Task inputs Block Start
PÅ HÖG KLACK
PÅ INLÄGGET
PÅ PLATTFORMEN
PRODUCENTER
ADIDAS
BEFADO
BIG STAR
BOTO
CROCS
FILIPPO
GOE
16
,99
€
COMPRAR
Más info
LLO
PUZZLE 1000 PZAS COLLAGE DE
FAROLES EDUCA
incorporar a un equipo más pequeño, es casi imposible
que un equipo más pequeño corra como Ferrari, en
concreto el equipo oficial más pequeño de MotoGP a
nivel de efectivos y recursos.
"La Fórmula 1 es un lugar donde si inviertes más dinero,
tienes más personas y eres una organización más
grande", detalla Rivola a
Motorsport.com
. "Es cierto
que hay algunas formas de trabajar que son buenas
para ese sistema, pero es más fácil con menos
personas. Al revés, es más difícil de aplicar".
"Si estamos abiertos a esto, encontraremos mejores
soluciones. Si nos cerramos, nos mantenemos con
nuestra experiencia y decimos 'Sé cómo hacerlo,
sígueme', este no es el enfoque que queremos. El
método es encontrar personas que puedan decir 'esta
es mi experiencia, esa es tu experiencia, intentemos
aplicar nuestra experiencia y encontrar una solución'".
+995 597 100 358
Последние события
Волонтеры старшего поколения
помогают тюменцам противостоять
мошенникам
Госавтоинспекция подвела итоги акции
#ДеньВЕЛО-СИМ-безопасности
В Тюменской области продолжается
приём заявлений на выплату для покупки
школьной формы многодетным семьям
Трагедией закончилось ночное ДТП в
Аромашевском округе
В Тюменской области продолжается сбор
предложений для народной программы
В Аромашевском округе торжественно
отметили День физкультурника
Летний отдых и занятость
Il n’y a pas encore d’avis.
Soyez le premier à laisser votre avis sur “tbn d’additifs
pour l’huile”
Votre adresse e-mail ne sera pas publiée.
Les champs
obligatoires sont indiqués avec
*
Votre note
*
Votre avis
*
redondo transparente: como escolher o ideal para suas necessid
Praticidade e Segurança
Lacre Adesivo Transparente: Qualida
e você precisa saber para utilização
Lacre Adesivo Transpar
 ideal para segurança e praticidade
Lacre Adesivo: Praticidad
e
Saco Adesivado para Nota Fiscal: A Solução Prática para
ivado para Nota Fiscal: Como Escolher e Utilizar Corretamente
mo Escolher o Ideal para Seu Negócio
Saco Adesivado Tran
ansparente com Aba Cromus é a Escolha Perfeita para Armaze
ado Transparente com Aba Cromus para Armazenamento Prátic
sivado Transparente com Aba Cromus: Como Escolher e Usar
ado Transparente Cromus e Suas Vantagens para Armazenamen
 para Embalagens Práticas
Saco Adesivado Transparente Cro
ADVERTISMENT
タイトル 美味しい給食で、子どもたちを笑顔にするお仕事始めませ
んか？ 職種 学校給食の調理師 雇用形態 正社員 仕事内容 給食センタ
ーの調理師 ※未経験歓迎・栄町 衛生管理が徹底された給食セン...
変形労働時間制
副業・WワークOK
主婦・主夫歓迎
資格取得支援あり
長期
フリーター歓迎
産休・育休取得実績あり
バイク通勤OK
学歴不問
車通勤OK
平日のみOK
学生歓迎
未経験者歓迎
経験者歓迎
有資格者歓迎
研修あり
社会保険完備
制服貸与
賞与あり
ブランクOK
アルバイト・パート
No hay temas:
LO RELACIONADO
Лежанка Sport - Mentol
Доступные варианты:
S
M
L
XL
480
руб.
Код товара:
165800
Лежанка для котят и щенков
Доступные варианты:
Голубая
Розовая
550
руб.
Task inputs Block End
* Task requirements:
Express the entries above, from their first line through the line containing "nivel de efectivos y recursos.", as a JSON list of strings with one string per line, leaving out blank lines.

* Written response:
[
  "PÅ HÖG KLACK",
  "PÅ INLÄGGET",
  "PÅ PLATTFORMEN",
  "PRODUCENTER",
  "ADIDAS",
  "BEFADO",
  "BIG STAR",
  "BOTO",
  "CROCS",
  "FILIPPO",
  "GOE",
  "16",
  ",99",
  "€",
  "COMPRAR",
  "Más info",
  "LLO",
  "PUZZLE 1000 PZAS COLLAGE DE",
  "FAROLES EDUCA",
  "incorporar a un equipo más pequeño, es casi imposible",
  "que un equipo más pequeño corra como Ferrari, en",
  "concreto el equipo oficial más pequeño de MotoGP a",
  "nivel de efectivos y recursos."
]